TASK INSTRUCTIONS
The listing is to be transcribed in full, with its images left out.

STORED DATA
****************
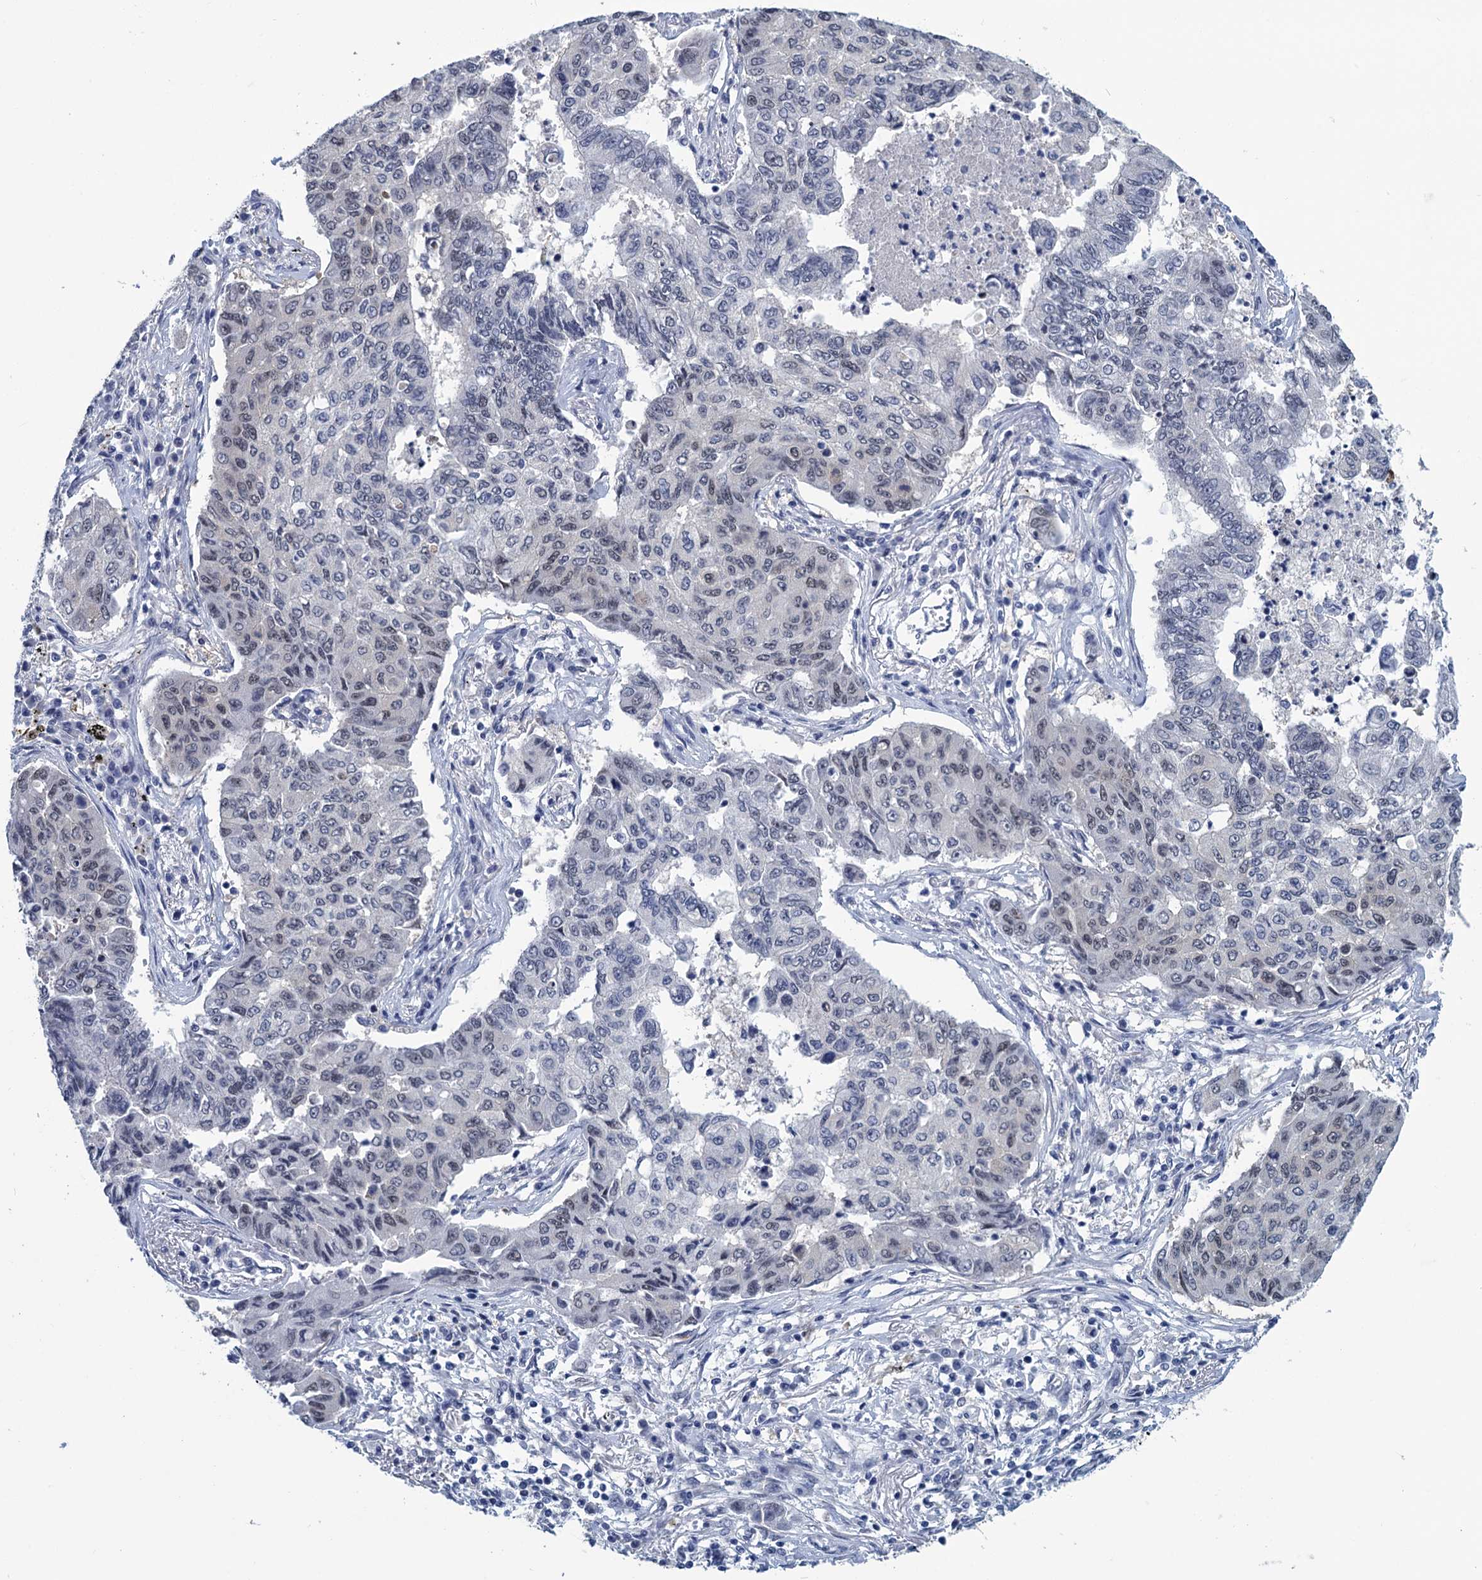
{"staining": {"intensity": "negative", "quantity": "none", "location": "none"}, "tissue": "lung cancer", "cell_type": "Tumor cells", "image_type": "cancer", "snomed": [{"axis": "morphology", "description": "Squamous cell carcinoma, NOS"}, {"axis": "topography", "description": "Lung"}], "caption": "Protein analysis of lung cancer demonstrates no significant expression in tumor cells.", "gene": "GINS3", "patient": {"sex": "male", "age": 74}}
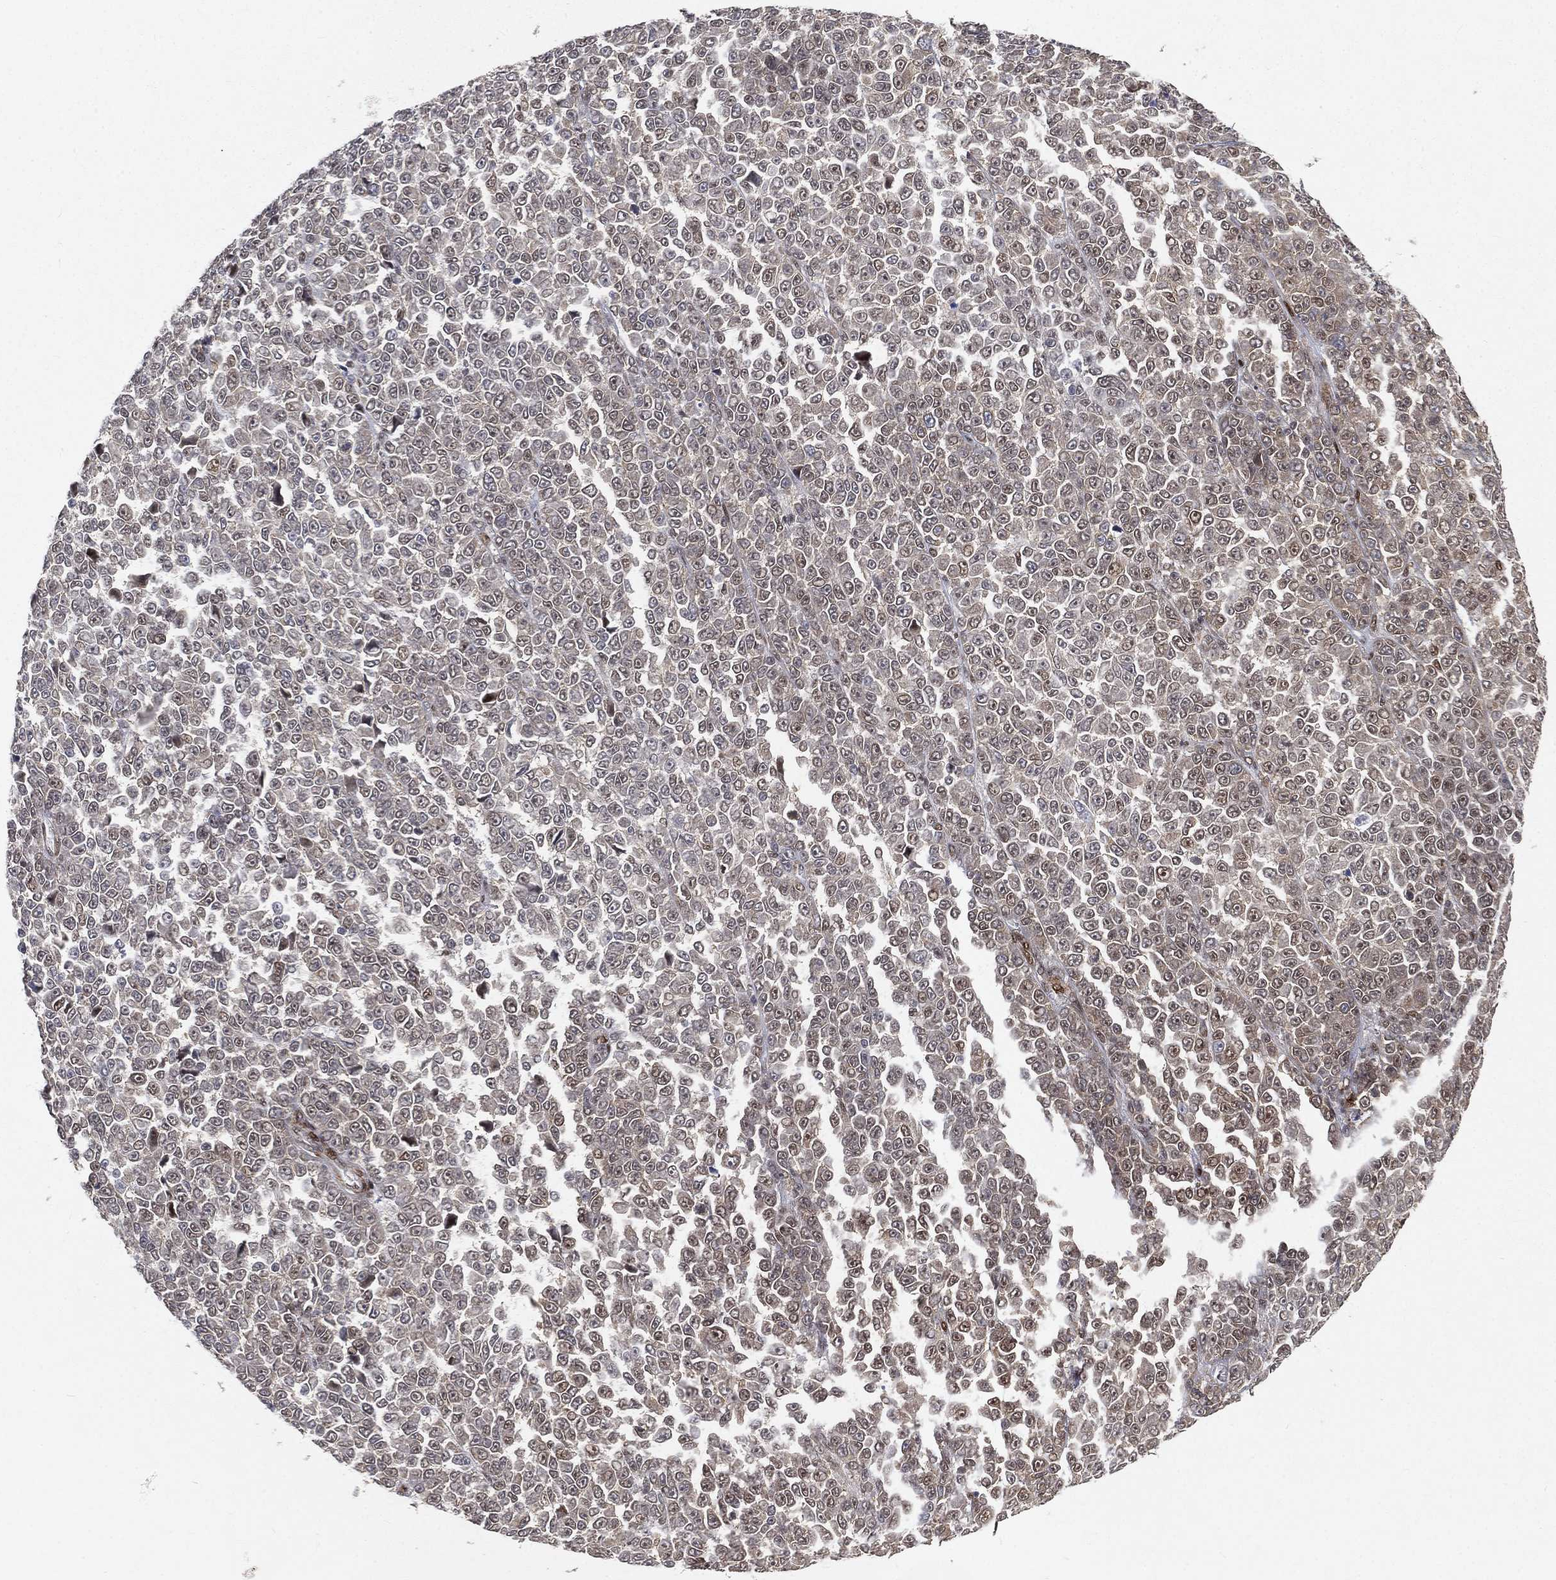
{"staining": {"intensity": "negative", "quantity": "none", "location": "none"}, "tissue": "melanoma", "cell_type": "Tumor cells", "image_type": "cancer", "snomed": [{"axis": "morphology", "description": "Malignant melanoma, NOS"}, {"axis": "topography", "description": "Skin"}], "caption": "IHC of human malignant melanoma exhibits no staining in tumor cells.", "gene": "CRTC3", "patient": {"sex": "female", "age": 95}}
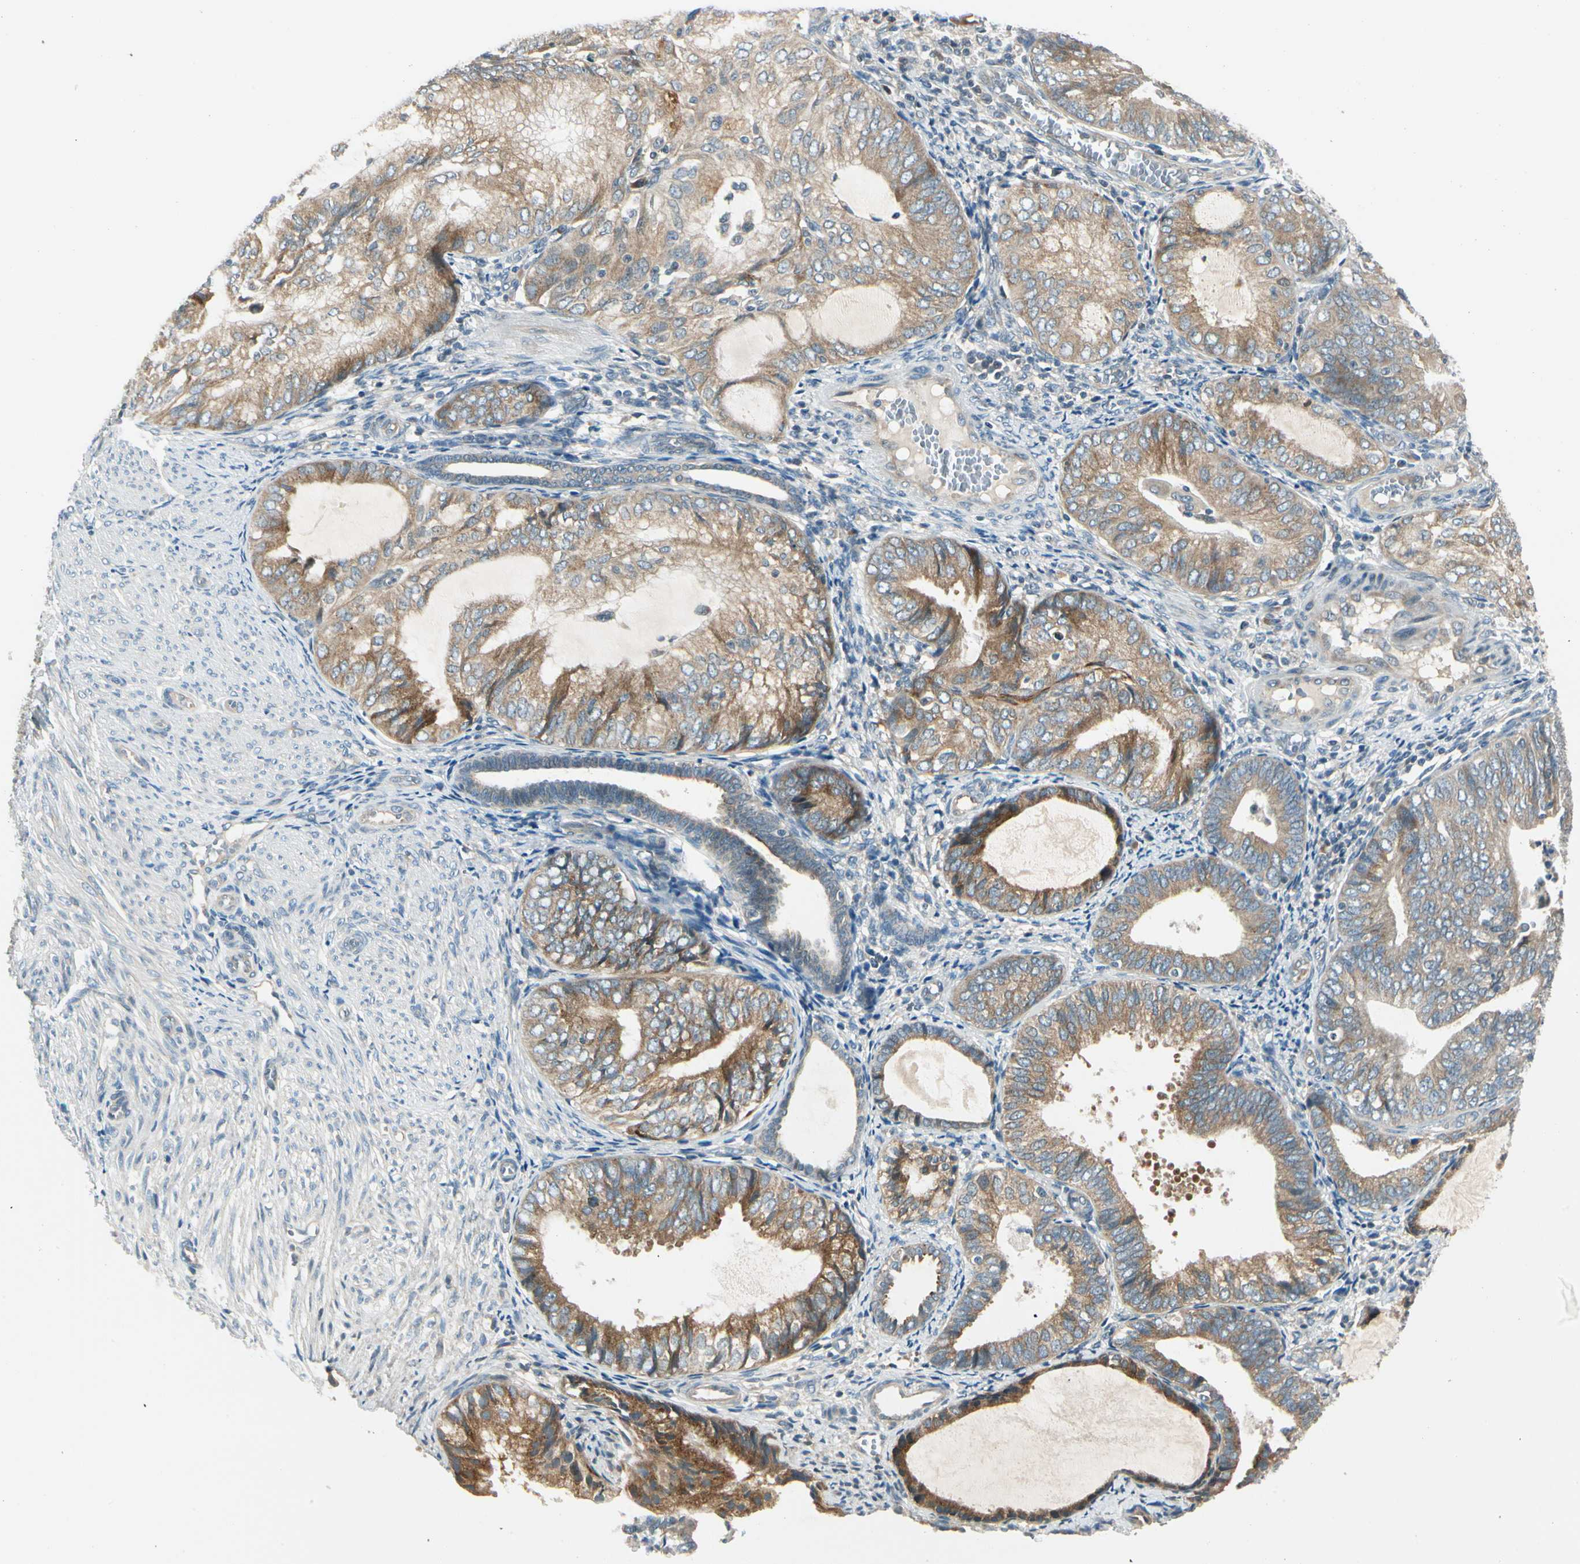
{"staining": {"intensity": "moderate", "quantity": ">75%", "location": "cytoplasmic/membranous"}, "tissue": "endometrial cancer", "cell_type": "Tumor cells", "image_type": "cancer", "snomed": [{"axis": "morphology", "description": "Adenocarcinoma, NOS"}, {"axis": "topography", "description": "Endometrium"}], "caption": "A high-resolution micrograph shows IHC staining of adenocarcinoma (endometrial), which reveals moderate cytoplasmic/membranous staining in about >75% of tumor cells.", "gene": "BNIP1", "patient": {"sex": "female", "age": 81}}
****************
SOLUTION TO THE EXERCISE
{"staining": {"intensity": "negative", "quantity": "none", "location": "none"}, "tissue": "lung cancer", "cell_type": "Tumor cells", "image_type": "cancer", "snomed": [{"axis": "morphology", "description": "Squamous cell carcinoma, NOS"}, {"axis": "topography", "description": "Lung"}], "caption": "Protein analysis of lung cancer demonstrates no significant expression in tumor cells.", "gene": "GINS3", "patient": {"sex": "male", "age": 74}}
{"staining": {"intensity": "negative", "quantity": "none", "location": "none"}, "tissue": "melanoma", "cell_type": "Tumor cells", "image_type": "cancer", "snomed": [{"axis": "morphology", "description": "Malignant melanoma, NOS"}, {"axis": "topography", "description": "Skin"}], "caption": "IHC of human malignant melanoma exhibits no staining in tumor cells.", "gene": "CRTC3", "patient": {"sex": "female", "age": 95}}
{"staining": {"intensity": "moderate", "quantity": ">75%", "location": "cytoplasmic/membranous"}, "tissue": "endometrial cancer", "cell_type": "Tumor cells", "image_type": "cancer", "snomed": [{"axis": "morphology", "description": "Adenocarcinoma, NOS"}, {"axis": "topography", "description": "Endometrium"}], "caption": "A high-resolution micrograph shows IHC staining of adenocarcinoma (endometrial), which reveals moderate cytoplasmic/membranous staining in about >75% of tumor cells.", "gene": "BNIP1", "patient": {"sex": "female", "age": 81}}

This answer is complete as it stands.